Грех во спасение (Мельникова) - страница 295

В остроге он научился думать лишь о самом насущном — о том, как пережить следующий день, как дождаться свидания с Машей, но вместе со свободой пришло к нему осмысление тех безвозвратных потерь, какие он допустил в угоду собственной глупости. Труднее всего было сознавать, что не в его силах изменить сложившееся положение. И более всего Митю удручало то, что даже своим освобождением обязан он в первую очередь не самому себе, а смелости и упорству женщины, которая находится сейчас на грани жизни и смерти, и он опять же не в состоянии чем-то помочь ей.

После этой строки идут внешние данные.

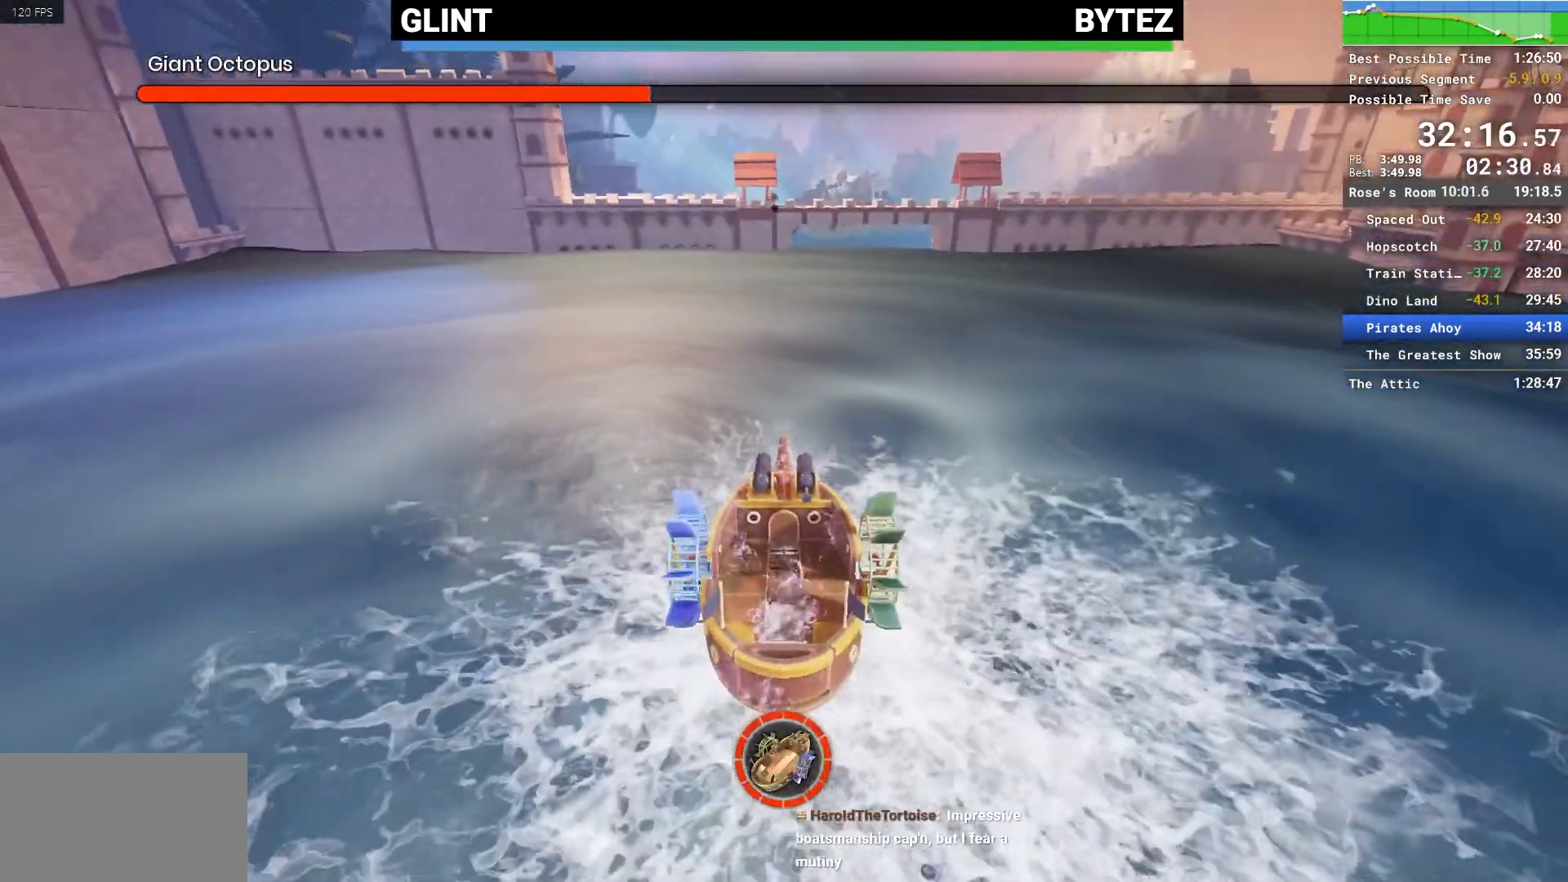
{"keys": [], "mouse": [], "events": [[67, "mouse_left", "down"], [150, "mouse_left", "up"], [250, "mouse_left", "down"], [350, "mouse_left", "up"]]}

Вечерами он старался уйти в свой стожок как можно позже. Рубил дрова на завтрашний день или разводил в стороне от избушки костер и сидел около него подолгу, бездумно глядя на огонь, наслаждаясь покоем и тишиной. Иногда Феодосия оставляла на какое-то время Машу, выходила из избушки, усаживалась на порожек и вела с Митей беседы, во время которых он помаленьку рассказал все о своих злоключениях. Феодосия открыто своего отношения не выказывала, но ворчать стала меньше и гостя звала уже просто Митрием, а не «еретиком» или «нечестивым никонианином». Правда, в «келью» свою не допускала и о жизни своей ничего не сказывала.

За эти дни Митя уже уяснил для себя те несколько правил, какие ни в коем случае не стоило нарушать, чтобы не навлечь гнев Феодосии, и придерживался их неукоснительно, порой удивляясь собственному смирению, с которым сносил ее беспрестанное ворчание и ругательства в адрес нехристей и вероотступника, сына собачьего — Никона.

Что касается сатанинского зелья — табака, о нем он забыл с того самого дня, когда его по приказу Мордвинова посадили в клетку как особо опасного преступника и отправили в Иркутск. Свою посуду старица хранила в избе и даже прикасаться к ней не позволяла, а чашку, собственноручно сделанную им для себя из бересты, обмазанной глиной, велела держать у себя в стожке, как и берестяное ведерко с водой и такой же ковшик. Мите казалось это даже забавным: пришел к бабке гол как сокол и вот уже хозяйством понемногу стал обзаводиться, хотя и удивлялся порой, как мало, оказывается, нужно человеку, чтобы обрести покой и некую уверенность в себе. А иногда испытывал даже неподдельную радость, когда впервые в жизни сам ощипал и разделал добытых уток.

С первого дня Феодосия строго-настрого предупредила его, чтобы ни в косм случае не оставлял посуду открытой.

Все должно быть накрыто и обязательно с молитвой, чтобы преградить путь нечистой силе в посуду. Причем для этого хватало одной или двух лучин или тонкой травинки. В душе Митя над этим посмеивался: уверовав в силу своих молитв, Феодосия не слишком себя утруждала и некоторые требования выполняла просто для отвода глаз. Так же чисто условно соблюдался и другой обычай — ежедневного омовения. Старица считала недопустимым начинать день, не умывшись или не омыв руки перед молитвой, трапезой или каким-то другим не менее важным делом, но ограничивалась зачастую тем, что изображала умывание, слегка потерев сухими ладонями лицо и руки.